From: Lee Corbin (lcorbin@tsoft.com)
Date: Sat May 17 2003 - 00:25:28 MDT
Damien writes
> I remember reading of a study a few years ago trying to do
> regression on political positions, and finding that a large
> chunk, maybe a majority, of the variance could be explained
> by a single dimension, giving some support to the traditional
> spectrum.
Yes, I would have been astonished (and not a little skeptical)
if the study had concluded differently.
> OTOH, it wasn't an overwhelming majority -- 60%, maybe? --
> leaving a lot of room for fuzziness and error.
>
> OTGrippingH, there is at least one psych experiment where a group of people is
> split up randomly with each person being assigned one of two labels; the two
> utterly artificial and baseless tribes then start exhibiting distressingly
> tribal behavior. To me this suggest that just because we see humans cluster
> needn't mean there's a coherent reason for the clustering.

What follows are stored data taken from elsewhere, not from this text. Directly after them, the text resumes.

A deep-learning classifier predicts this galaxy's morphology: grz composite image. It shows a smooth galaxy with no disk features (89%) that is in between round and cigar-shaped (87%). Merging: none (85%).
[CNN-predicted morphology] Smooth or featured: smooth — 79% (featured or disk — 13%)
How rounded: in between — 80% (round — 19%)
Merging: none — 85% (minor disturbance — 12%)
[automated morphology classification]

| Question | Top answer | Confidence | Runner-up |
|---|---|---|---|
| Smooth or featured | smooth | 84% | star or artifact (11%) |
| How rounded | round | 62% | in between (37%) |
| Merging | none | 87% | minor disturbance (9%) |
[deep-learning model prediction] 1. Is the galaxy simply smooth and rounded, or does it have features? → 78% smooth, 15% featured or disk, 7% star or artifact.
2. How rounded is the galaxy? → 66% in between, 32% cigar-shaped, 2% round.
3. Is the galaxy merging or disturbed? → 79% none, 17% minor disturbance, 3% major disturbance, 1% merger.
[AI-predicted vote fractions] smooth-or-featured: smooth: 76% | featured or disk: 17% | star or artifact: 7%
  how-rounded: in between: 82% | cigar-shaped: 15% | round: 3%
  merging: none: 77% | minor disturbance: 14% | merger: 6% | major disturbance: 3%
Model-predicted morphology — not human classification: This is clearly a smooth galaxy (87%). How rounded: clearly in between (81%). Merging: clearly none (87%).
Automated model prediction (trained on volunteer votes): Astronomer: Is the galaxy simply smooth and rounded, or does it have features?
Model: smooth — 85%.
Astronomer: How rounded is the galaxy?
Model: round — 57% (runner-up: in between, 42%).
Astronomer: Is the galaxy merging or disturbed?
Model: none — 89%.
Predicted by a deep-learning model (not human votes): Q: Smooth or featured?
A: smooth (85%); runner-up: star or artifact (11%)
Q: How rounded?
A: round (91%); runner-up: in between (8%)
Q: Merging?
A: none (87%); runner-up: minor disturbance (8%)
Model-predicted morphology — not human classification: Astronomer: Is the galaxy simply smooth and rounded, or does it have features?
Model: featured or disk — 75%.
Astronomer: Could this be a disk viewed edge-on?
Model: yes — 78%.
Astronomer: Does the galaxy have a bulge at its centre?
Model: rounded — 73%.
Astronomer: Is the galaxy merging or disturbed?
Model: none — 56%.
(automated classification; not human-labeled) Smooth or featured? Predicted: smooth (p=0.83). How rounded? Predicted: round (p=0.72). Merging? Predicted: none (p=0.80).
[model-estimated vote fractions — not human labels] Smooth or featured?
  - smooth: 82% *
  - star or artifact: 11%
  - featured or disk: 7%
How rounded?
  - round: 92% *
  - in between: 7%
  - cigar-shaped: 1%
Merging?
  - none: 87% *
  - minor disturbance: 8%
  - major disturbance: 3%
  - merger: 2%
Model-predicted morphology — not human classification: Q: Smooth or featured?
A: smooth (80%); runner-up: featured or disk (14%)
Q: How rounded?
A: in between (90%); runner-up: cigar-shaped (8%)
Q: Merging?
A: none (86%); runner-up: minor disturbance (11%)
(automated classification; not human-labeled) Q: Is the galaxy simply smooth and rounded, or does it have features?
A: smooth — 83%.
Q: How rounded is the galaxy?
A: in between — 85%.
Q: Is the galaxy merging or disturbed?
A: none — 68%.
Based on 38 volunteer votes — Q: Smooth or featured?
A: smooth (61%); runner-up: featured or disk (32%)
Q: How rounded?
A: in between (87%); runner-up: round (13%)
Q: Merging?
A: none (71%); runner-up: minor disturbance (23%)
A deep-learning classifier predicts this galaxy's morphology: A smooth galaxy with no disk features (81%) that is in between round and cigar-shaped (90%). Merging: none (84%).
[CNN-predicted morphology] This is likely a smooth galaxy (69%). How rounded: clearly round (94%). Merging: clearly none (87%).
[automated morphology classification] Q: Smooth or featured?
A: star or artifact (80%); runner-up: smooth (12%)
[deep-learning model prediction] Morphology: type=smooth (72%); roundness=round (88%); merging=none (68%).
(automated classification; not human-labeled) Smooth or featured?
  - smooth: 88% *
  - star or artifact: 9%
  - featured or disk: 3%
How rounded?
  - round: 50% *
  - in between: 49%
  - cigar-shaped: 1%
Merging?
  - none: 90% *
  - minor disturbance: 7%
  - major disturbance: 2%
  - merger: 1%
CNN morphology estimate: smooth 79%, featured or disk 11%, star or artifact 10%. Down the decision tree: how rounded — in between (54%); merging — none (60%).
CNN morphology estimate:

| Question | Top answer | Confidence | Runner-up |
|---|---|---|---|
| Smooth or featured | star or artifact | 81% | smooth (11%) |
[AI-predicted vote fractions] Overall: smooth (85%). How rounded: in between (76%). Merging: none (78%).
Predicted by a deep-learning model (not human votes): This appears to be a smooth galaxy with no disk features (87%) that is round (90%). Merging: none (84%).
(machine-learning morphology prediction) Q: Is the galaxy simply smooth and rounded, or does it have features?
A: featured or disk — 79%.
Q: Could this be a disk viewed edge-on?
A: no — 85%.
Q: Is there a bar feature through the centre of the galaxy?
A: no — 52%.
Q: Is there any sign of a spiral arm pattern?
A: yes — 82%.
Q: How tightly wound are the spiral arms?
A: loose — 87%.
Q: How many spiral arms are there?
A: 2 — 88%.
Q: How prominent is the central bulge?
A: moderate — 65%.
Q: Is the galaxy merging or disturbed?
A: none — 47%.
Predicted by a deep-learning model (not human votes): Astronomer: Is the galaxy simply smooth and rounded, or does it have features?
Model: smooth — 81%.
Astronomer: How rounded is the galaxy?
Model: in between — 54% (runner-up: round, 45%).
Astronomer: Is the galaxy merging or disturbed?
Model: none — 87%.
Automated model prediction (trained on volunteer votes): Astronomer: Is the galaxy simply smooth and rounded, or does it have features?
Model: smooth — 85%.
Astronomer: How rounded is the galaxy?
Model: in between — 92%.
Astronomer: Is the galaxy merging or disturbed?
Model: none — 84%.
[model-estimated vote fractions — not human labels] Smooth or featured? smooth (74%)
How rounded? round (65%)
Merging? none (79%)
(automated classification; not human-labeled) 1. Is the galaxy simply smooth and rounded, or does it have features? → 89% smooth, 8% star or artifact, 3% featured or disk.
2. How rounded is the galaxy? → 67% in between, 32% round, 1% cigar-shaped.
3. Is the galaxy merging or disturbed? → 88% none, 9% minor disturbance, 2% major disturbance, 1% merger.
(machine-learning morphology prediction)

Well, yes, but in the case of political differences, the clustering
we see is real (as per your previous point). The only tragedy would
be if people did *not* think independently about new issues. As you
go on to write,
> And so we find things like war on drugs cutting across the spectrum, with
> defectors from both of the main sides, as I've said. And both sides get their
> litmus issues, and look oddly at someone who tries to hang out but disagrees
> with something, like gun control.
Yes, I'm sure that we've all experienced that. Years ago
I was the only libertarian I knew who favored a military
draft (I had not yet understood that the U.S. isn't really
a nation). And as early as 1970, neither my father nor I
had the slightest clue as to why most all the other
conservatives were getting excited by abortion.
So, so long as the clustering is not showing the unfortunate symptoms
claimed in that psych experiment (which I'm also a little skeptical
of), then no harm is done. Worse by far is polarization, which
manifests conservatives being quiet about certain outrages because
they can count on the liberals to be outraged, and vice versa.